In business meetings, I often see this…when someone says something wrong, another person, rather than saying "You're an idiot, you don't know what you are talking about" might say "I am sure you have been very busy lately working so hard. Maybe you have not had the chance to read the latest memo/report/research…"

All of us have had the experience of being taken to the wrong place by the taxi driver and being asked to pay for his mistake. It happened to me the other day and my GF paid the meter which was more than it should have been had the driver taken us directly. When I asked her why she said nothing about face but simply that the driver was poor and while he had made the mistake, the extra amount wasn't worth arguing over. But as a Thai she tends to be non-confrontational.

I took the taxi in from the airport to my place the other day, and the fare is always plus/minus 220 baht. When we arrived by the usual route, with no excess traffic, the meter said 450 baht. It was clearly a case of someone tampering with the meter to make it go faster. I calmly said to the driver that his meter must be broken, and handed him 220 baht, which he accepted with a smile. I am sure that had I accused him of meter tampering I would have ended up with a knife in my gut, as actually happened about a year ago to a foreigner who got into a fight with a taxi driver in Bangkok.
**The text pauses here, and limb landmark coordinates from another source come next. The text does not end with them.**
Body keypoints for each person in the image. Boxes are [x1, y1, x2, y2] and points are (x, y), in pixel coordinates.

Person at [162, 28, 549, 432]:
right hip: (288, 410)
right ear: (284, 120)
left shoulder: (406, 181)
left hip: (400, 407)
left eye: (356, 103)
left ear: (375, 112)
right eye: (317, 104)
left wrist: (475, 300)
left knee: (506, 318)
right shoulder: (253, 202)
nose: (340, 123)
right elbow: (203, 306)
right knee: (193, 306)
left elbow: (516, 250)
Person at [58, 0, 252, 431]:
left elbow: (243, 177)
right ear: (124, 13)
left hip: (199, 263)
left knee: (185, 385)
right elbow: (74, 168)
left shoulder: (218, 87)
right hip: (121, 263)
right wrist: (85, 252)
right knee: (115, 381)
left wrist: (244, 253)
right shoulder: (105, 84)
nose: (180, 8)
Here’s another true story. Many years ago my GF and I were eating in Gulliver’s and my GF ordered a chicken pot pie. The waitress brought a beef pie. Now my GF does not eat beef, never has and never will. So she explained in Thai that she didn’t order the beef and wanted chicken. The waitress insisted that we had ordered beef. At this point I decided to get involved (stupid me) and insisted that the waitress take the beef away and bring chicken, which she finally did. At the end of the meal the bill came and, you guessed it, we were charged for both the chicken that we ate and the beef that we sent back.
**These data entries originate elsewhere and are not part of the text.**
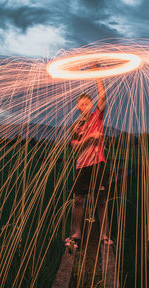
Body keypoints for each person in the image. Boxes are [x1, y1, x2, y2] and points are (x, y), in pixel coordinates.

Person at [65, 65, 112, 249]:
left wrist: (97, 74)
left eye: (87, 103)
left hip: (97, 163)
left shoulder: (97, 117)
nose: (84, 106)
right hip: (81, 166)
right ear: (77, 107)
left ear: (91, 106)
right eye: (81, 104)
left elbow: (102, 96)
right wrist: (89, 138)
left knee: (101, 199)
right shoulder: (75, 127)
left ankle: (103, 234)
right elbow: (75, 148)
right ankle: (77, 232)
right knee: (78, 200)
I exploded, called over the manager, berated the waitress for being a fool and demanded that the bill be changed. Finally the beef pie (which we never ate) was taken off the bill, and I paid, refusing to leave a tip.

My GF and I left the restaurant and when we got outside my girl excused herself and dashed back inside. A few minutes later she came out and we went home. The next day I asked why she went back in and she explained it was to pay for the beef pie and to leave a tip, which she did out of her own pocket. I said, why did you do that, the waitress made a mistake. My GF responded, of course she made a mistake. Everyone knew that. But what difference did that make? The waitress would have to pay for it herself, which meant she would make no money that night. My girl felt sorry for her.
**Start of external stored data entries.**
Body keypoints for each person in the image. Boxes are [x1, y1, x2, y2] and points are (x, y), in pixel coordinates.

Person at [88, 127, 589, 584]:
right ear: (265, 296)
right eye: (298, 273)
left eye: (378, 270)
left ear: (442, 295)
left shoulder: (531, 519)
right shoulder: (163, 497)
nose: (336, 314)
But since I had made such a fuss, she couldn’t pay the waitress in front of me or I would lose more face; so my girl waited until we were outside and then quietly went back in to reimburse the waitress.

Of course, it was years before I could convince my GF to go back to Gulliver’s as she was too embarrassed to show her face there in case she met the same waitress.

I finish as I began, by repeating that you are free to ignore and criticize the concept of face, but I am afraid it might make your time in Asia much more difficult. Alternatively, you could try to understand the concept better, and why so many billions of people follow it. If you do so, you might find it greatly improves your experience here.


Professor


Firehouse


Stickman's thoughts:

It seems to me at times that Thais get more upset with face loss than others in the region. What annoys me is that a person who could potentially lose face should actually attempt to perform better / try harder so as not to lose face in the first place, but what so often happens is that they hide behind the concept of face, almost like they cloak themselves in it so as to be above criticism or reproach – and that to me is highly questionable. Too often the same old problems repeat time and time again because someone is hiding behind the idea that another cannot call them on it because that would cause them to lose face.